━━ Records for the task

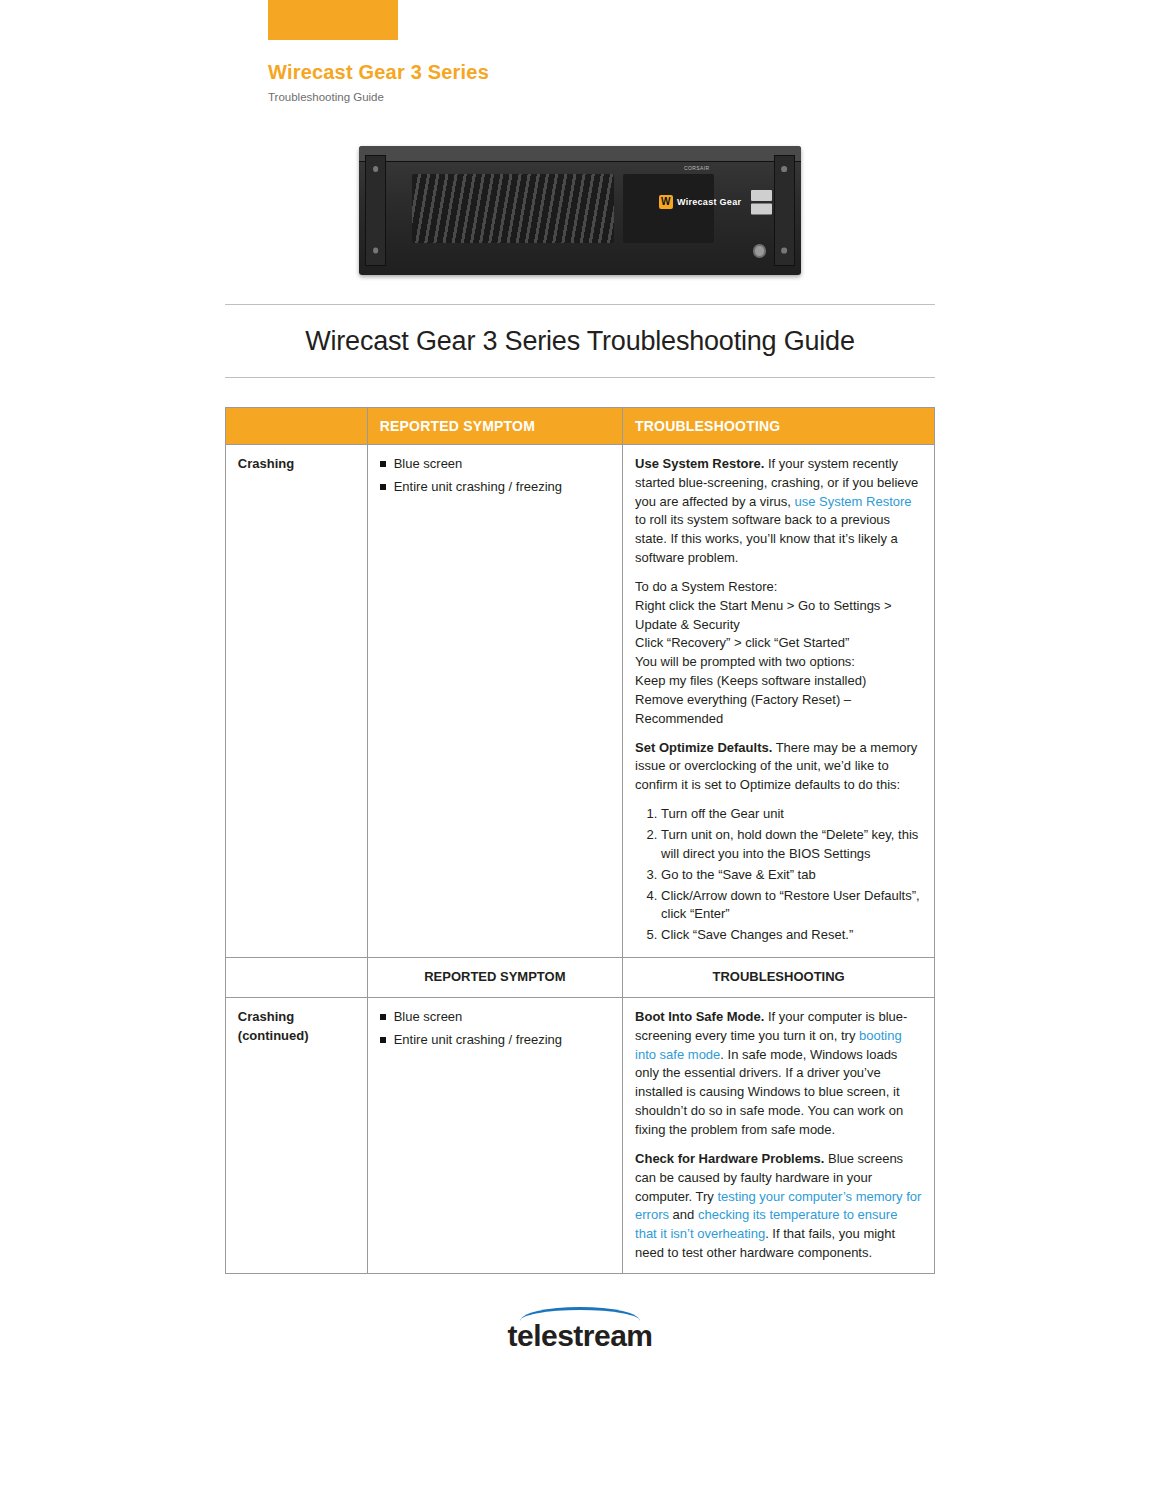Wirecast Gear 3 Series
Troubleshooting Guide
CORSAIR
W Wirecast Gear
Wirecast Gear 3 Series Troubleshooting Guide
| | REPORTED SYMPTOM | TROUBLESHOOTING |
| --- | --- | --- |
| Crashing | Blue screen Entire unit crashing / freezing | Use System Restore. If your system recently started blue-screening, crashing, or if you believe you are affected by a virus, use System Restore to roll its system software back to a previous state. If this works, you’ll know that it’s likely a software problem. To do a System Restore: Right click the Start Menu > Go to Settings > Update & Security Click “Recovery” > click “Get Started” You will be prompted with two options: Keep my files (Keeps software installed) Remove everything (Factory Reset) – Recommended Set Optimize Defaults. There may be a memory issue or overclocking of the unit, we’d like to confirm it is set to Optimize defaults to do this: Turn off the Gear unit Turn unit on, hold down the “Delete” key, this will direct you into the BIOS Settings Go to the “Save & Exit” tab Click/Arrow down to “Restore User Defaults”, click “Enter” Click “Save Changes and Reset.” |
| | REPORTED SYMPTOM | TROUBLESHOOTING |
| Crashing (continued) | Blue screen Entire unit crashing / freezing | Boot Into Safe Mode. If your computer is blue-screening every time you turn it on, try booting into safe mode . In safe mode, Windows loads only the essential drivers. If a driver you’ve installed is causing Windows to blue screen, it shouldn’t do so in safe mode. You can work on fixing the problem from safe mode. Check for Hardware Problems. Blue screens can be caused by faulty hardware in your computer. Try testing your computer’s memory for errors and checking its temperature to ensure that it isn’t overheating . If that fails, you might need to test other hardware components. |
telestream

━━━━

● **Task details**: Write out each entry exactly; any pictures stay out of the copy.

● **Task result**:
Wirecast Gear 3 Series
Troubleshooting Guide
CORSAIR
W Wirecast Gear
Wirecast Gear 3 Series Troubleshooting Guide
| | REPORTED SYMPTOM | TROUBLESHOOTING |
| --- | --- | --- |
| Crashing | Blue screen Entire unit crashing / freezing | Use System Restore. If your system recently started blue-screening, crashing, or if you believe you are affected by a virus, use System Restore to roll its system software back to a previous state. If this works, you’ll know that it’s likely a software problem. To do a System Restore: Right click the Start Menu > Go to Settings > Update & Security Click “Recovery” > click “Get Started” You will be prompted with two options: Keep my files (Keeps software installed) Remove everything (Factory Reset) – Recommended Set Optimize Defaults. There may be a memory issue or overclocking of the unit, we’d like to confirm it is set to Optimize defaults to do this: Turn off the Gear unit Turn unit on, hold down the “Delete” key, this will direct you into the BIOS Settings Go to the “Save & Exit” tab Click/Arrow down to “Restore User Defaults”, click “Enter” Click “Save Changes and Reset.” |
| | REPORTED SYMPTOM | TROUBLESHOOTING |
| Crashing (continued) | Blue screen Entire unit crashing / freezing | Boot Into Safe Mode. If your computer is blue-screening every time you turn it on, try booting into safe mode . In safe mode, Windows loads only the essential drivers. If a driver you’ve installed is causing Windows to blue screen, it shouldn’t do so in safe mode. You can work on fixing the problem from safe mode. Check for Hardware Problems. Blue screens can be caused by faulty hardware in your computer. Try testing your computer’s memory for errors and checking its temperature to ensure that it isn’t overheating . If that fails, you might need to test other hardware components. |
telestream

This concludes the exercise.